::: Records to use

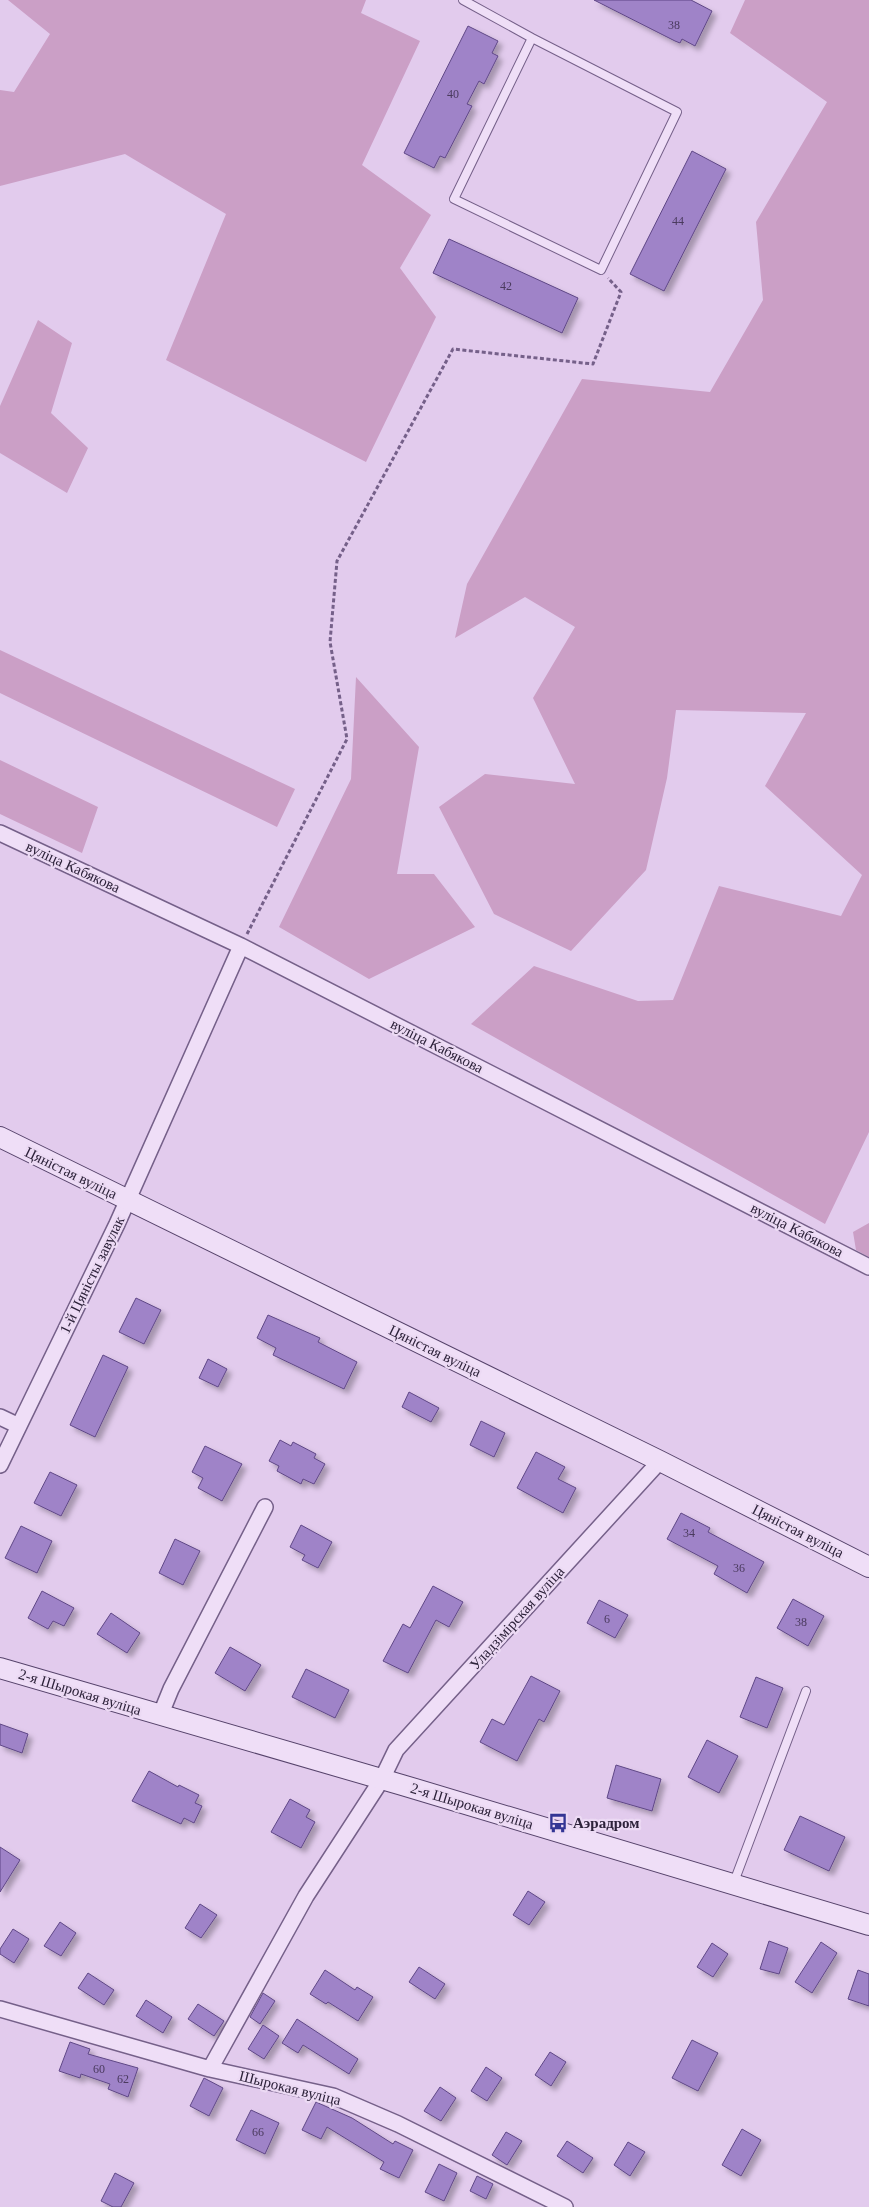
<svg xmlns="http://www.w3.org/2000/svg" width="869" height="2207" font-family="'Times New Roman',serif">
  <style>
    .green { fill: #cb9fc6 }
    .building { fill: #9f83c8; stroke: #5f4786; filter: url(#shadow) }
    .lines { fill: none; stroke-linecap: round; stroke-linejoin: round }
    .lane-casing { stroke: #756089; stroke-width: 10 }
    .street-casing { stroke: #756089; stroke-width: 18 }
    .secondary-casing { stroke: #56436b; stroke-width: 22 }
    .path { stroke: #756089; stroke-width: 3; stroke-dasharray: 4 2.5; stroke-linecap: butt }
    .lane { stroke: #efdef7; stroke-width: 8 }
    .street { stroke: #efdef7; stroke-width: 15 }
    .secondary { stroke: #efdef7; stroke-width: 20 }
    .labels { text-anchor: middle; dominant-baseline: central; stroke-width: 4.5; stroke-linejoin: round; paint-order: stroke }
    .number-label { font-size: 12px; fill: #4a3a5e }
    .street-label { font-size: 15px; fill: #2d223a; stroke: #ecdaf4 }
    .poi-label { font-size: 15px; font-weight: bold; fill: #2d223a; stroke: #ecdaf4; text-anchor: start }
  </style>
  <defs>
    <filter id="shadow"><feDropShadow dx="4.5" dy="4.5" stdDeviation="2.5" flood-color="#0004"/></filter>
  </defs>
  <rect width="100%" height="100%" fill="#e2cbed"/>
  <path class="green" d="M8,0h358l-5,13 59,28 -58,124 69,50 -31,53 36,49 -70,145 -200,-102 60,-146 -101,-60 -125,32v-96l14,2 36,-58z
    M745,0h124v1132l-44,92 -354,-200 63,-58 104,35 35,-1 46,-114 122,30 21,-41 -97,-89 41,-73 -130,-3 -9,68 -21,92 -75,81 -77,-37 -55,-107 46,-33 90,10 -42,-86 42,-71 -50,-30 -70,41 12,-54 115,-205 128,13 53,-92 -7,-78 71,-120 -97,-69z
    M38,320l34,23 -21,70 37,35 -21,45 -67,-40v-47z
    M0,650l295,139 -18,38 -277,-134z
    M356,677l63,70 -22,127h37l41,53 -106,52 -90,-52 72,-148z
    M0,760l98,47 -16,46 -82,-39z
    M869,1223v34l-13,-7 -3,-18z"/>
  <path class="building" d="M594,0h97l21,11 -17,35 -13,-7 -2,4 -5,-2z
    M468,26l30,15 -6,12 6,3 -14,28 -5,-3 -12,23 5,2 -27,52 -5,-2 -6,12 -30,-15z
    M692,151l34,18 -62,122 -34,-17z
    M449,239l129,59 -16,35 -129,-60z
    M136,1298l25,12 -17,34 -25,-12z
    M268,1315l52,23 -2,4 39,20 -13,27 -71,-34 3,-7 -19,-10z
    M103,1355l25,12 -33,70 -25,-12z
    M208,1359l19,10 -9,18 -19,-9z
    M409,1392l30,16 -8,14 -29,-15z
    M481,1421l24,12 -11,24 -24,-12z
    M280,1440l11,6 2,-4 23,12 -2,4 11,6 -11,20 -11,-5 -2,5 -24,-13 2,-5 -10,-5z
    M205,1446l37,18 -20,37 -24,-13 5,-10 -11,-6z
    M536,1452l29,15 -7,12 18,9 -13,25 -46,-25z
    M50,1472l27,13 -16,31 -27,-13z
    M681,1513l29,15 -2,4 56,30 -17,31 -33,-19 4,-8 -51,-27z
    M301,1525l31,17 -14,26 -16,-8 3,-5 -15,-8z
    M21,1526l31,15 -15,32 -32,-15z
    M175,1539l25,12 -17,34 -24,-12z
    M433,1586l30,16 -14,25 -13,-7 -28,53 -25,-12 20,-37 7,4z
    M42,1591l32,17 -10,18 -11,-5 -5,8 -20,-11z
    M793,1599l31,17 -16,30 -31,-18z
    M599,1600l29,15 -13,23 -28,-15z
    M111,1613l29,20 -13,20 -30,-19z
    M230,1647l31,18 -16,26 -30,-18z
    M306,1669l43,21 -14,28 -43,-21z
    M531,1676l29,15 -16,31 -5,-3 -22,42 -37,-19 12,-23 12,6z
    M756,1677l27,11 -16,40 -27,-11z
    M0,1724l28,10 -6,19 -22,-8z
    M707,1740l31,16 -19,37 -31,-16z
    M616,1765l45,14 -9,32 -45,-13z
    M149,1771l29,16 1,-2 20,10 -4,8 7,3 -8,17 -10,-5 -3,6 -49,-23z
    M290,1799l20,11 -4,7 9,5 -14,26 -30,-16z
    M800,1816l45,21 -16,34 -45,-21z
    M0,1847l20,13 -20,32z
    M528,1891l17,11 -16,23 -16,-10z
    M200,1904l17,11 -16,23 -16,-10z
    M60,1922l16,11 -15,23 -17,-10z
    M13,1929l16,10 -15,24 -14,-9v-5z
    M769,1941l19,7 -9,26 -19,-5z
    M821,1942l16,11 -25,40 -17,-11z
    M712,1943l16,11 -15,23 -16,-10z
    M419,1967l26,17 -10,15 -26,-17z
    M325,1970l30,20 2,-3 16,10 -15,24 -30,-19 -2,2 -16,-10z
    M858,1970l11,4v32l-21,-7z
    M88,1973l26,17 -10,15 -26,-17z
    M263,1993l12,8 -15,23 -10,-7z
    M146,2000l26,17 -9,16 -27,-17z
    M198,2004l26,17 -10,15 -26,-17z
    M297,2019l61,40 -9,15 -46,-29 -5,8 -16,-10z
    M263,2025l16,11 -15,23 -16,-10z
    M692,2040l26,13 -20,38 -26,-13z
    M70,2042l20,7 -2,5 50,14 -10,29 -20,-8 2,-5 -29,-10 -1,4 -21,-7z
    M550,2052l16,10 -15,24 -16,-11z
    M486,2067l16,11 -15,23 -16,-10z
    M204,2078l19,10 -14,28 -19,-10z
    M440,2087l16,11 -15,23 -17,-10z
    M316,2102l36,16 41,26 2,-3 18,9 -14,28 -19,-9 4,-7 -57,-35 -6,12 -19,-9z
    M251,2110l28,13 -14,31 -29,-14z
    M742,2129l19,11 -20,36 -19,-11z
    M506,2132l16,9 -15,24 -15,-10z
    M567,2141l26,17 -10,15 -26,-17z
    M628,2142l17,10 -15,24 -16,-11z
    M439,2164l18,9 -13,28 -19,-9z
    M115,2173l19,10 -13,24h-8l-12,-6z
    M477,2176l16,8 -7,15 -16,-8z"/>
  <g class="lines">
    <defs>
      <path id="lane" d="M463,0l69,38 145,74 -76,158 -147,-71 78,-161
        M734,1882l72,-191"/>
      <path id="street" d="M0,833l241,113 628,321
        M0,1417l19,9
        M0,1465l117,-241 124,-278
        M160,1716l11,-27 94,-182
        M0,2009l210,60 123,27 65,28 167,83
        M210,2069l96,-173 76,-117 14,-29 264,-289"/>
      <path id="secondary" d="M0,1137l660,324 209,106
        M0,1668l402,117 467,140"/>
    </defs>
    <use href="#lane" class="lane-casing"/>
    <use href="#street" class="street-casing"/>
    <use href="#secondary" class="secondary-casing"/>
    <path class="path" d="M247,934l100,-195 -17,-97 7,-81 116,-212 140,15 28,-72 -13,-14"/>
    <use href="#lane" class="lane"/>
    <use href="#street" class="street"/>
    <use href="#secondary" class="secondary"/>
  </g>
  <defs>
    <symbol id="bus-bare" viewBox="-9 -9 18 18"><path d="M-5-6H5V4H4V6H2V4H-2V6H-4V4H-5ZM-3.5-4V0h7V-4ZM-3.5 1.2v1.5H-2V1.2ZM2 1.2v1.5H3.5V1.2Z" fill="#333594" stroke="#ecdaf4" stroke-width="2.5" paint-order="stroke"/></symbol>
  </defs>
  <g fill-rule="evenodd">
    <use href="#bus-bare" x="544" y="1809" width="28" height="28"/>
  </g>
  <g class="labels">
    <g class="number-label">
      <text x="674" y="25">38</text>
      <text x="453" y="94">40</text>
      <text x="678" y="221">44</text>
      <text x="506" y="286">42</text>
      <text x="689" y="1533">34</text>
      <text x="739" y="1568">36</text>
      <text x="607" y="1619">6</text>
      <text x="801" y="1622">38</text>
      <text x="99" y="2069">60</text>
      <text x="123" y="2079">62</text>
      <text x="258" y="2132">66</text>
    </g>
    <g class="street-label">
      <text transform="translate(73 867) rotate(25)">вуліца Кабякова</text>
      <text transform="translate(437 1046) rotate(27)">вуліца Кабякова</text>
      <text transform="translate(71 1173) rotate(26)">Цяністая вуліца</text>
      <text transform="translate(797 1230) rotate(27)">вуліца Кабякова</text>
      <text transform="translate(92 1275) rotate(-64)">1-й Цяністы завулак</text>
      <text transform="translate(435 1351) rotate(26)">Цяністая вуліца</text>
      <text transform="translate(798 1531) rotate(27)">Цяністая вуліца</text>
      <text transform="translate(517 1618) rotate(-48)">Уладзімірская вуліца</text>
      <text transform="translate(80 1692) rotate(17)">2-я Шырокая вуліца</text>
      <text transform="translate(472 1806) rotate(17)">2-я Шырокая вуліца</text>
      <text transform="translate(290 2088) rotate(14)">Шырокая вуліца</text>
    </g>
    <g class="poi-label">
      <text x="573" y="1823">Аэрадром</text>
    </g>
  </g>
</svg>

::::::

→ What the task requires:
Every line above with the string "lines" in it should be copied into the answer.

→ Result for this exercise:
    .lines { fill: none; stroke-linecap: round; stroke-linejoin: round }
  <g class="lines">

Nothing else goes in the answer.